I chose 6 weeks because this was the graduation of my TTC students and I wanted to celebrate with them. When sugar was rare and valuable, it marked celebrations and I wanted to get to that kind of a relationship with it.

Reflections and Moving Forward

6 weeks later, I returned to the scene of the crime: Half Baked Ben and Jerry’s. One generous spoonful. That was it. And it was actually enough. I had done it- I had reset my brain and the feeling wasn’t one of accomplishment- it was one of peace.

Two weeks have passed. I have set a new benchmark to look forward to- I will celebrate my 2 year dance-iversary this week with my beloved dance family at Rueda. I gave up cigarettes more than 14 years ago- I still crave them. The craving never completely goes away. I think this is the same thing. The craving is there- craving as a system is intrinsic to our biology. But with the practice of awareness and mindfulness I now have systems in place to peacefully manage it.

The Actionable List

(I am not a trained substance abuse/disordered eating counselor and encourage those in need of support to start with the following resources linked below.)
Here, I share how I began tackling my addition with the following actionable steps.
1. Write it down.

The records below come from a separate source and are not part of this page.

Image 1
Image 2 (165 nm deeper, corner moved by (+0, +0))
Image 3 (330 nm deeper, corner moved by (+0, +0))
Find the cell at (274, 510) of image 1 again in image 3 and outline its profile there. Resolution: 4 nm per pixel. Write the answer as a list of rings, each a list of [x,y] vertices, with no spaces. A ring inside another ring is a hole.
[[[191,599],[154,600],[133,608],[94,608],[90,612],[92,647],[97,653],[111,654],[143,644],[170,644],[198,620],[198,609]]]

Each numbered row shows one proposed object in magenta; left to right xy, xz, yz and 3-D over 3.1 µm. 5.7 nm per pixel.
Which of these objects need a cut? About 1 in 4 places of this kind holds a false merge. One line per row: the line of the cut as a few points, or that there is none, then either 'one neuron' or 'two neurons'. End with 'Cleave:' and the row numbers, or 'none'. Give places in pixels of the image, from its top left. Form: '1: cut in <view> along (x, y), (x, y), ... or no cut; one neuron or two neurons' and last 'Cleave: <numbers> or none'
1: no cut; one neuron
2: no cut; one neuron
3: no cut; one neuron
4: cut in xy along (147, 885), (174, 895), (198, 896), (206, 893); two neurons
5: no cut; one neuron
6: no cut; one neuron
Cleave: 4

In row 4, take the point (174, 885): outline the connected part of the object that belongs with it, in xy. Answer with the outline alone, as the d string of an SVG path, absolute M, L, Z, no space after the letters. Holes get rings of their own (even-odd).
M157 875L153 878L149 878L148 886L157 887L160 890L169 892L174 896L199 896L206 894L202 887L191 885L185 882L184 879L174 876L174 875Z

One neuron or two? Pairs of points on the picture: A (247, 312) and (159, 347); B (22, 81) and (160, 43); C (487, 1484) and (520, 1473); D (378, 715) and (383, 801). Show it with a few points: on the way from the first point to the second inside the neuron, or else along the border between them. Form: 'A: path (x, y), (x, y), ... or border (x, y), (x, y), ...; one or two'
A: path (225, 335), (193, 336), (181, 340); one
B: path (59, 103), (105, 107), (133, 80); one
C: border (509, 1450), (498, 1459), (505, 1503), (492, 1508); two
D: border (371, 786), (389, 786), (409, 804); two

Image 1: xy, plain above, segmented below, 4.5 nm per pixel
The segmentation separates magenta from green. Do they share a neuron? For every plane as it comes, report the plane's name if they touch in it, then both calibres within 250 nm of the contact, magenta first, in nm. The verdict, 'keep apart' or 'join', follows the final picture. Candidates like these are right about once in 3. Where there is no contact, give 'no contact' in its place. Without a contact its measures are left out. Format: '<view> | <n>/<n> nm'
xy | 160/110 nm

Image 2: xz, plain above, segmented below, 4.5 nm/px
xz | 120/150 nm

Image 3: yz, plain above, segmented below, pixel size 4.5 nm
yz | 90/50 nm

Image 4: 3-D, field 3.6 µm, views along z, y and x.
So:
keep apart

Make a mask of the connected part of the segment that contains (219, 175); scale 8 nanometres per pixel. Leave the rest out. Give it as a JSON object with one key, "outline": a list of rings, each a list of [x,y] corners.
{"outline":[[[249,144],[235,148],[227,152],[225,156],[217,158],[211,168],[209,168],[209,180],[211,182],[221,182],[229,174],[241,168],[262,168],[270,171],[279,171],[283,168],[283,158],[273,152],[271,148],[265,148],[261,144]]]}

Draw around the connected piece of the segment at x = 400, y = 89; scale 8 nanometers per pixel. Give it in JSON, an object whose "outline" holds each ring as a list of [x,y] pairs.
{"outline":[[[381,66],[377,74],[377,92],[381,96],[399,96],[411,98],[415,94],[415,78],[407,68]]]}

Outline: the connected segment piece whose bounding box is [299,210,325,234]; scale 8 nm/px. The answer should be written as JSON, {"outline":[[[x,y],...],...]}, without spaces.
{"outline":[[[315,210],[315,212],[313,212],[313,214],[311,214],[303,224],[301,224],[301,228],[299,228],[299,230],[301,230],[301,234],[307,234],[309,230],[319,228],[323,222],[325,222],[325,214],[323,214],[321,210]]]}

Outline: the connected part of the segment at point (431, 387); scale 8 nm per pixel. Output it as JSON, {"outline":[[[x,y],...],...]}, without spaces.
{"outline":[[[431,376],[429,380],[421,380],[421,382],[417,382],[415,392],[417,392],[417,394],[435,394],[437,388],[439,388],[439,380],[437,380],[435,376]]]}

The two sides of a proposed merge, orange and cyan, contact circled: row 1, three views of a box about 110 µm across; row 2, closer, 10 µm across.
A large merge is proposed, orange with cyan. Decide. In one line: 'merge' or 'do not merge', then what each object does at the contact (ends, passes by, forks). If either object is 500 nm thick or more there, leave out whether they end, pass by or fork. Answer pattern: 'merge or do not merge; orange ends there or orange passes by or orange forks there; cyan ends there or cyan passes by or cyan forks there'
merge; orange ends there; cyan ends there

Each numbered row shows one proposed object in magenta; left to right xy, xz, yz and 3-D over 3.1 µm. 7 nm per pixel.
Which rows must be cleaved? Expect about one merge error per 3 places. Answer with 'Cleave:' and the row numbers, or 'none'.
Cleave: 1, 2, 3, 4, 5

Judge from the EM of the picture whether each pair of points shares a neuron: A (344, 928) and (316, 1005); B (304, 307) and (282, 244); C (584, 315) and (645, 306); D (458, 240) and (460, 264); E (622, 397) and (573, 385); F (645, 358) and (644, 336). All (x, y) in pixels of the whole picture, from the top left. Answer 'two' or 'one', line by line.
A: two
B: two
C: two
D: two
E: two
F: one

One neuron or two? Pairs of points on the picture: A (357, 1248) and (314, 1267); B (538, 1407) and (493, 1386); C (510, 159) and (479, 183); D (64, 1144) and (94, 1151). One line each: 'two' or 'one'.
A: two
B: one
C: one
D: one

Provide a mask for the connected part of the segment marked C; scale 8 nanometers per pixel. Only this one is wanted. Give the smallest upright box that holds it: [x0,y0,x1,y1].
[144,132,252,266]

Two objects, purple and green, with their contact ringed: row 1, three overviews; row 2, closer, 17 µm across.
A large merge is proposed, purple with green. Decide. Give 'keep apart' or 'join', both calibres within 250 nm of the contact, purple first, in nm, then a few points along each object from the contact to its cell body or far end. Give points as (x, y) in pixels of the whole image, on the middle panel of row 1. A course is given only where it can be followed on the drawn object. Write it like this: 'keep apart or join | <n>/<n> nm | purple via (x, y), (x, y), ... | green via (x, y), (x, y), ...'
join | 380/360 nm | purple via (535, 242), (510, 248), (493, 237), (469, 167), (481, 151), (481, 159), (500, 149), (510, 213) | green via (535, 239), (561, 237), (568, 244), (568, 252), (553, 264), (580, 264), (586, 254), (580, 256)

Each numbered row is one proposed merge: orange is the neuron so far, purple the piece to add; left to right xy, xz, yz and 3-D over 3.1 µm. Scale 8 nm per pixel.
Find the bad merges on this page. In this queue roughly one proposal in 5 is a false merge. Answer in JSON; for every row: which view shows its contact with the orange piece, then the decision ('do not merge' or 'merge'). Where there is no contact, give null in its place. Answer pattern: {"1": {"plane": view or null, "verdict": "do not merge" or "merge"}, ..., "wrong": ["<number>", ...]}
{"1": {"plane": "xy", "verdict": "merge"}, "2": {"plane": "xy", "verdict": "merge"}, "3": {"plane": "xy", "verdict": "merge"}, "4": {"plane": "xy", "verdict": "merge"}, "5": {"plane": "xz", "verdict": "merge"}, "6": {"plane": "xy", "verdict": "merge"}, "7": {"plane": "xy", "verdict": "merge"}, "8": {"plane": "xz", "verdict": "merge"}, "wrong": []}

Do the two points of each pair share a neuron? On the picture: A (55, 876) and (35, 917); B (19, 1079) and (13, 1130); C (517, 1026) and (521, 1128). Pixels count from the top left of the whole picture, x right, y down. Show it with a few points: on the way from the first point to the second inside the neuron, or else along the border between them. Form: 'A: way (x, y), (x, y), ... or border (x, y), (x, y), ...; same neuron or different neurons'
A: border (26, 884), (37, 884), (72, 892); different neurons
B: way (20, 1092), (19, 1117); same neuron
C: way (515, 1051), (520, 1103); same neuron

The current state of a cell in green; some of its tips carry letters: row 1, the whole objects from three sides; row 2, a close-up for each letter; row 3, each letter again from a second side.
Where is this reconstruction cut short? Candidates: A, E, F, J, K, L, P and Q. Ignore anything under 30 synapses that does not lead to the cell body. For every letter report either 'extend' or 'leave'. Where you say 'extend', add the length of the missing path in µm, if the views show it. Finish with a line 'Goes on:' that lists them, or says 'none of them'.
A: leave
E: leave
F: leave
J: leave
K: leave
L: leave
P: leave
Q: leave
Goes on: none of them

Having a tangible reference brings the focus to life. I used a habit tracker to write down: NO SWEETS as a daily goal.

2. Be clear on your “why.” There’s nothing wrong with wanting to lose weight but- why? The “why” needs to be consequential. If it’s for outside validation, that’s shaky ground because you can’t control people’s ideas or opinions. The more objective you can make the outcomes, the easier it is to avoid shame spirals when things slip.

3. Have smaller goals attached to a bigger picture. My daily tracker was a way to stay focused and build the habit in a small way every day rather than seeing an insurmountable goal of overcoming this addiction 100% in 6 weeks.

4. Clean house. This means of all stressful triggers but also generally- clean your space. Decluttering is almost like a ceremonial beginning to this journey. And practically speaking, clearer spaces are more conducive to a clearer state of mind.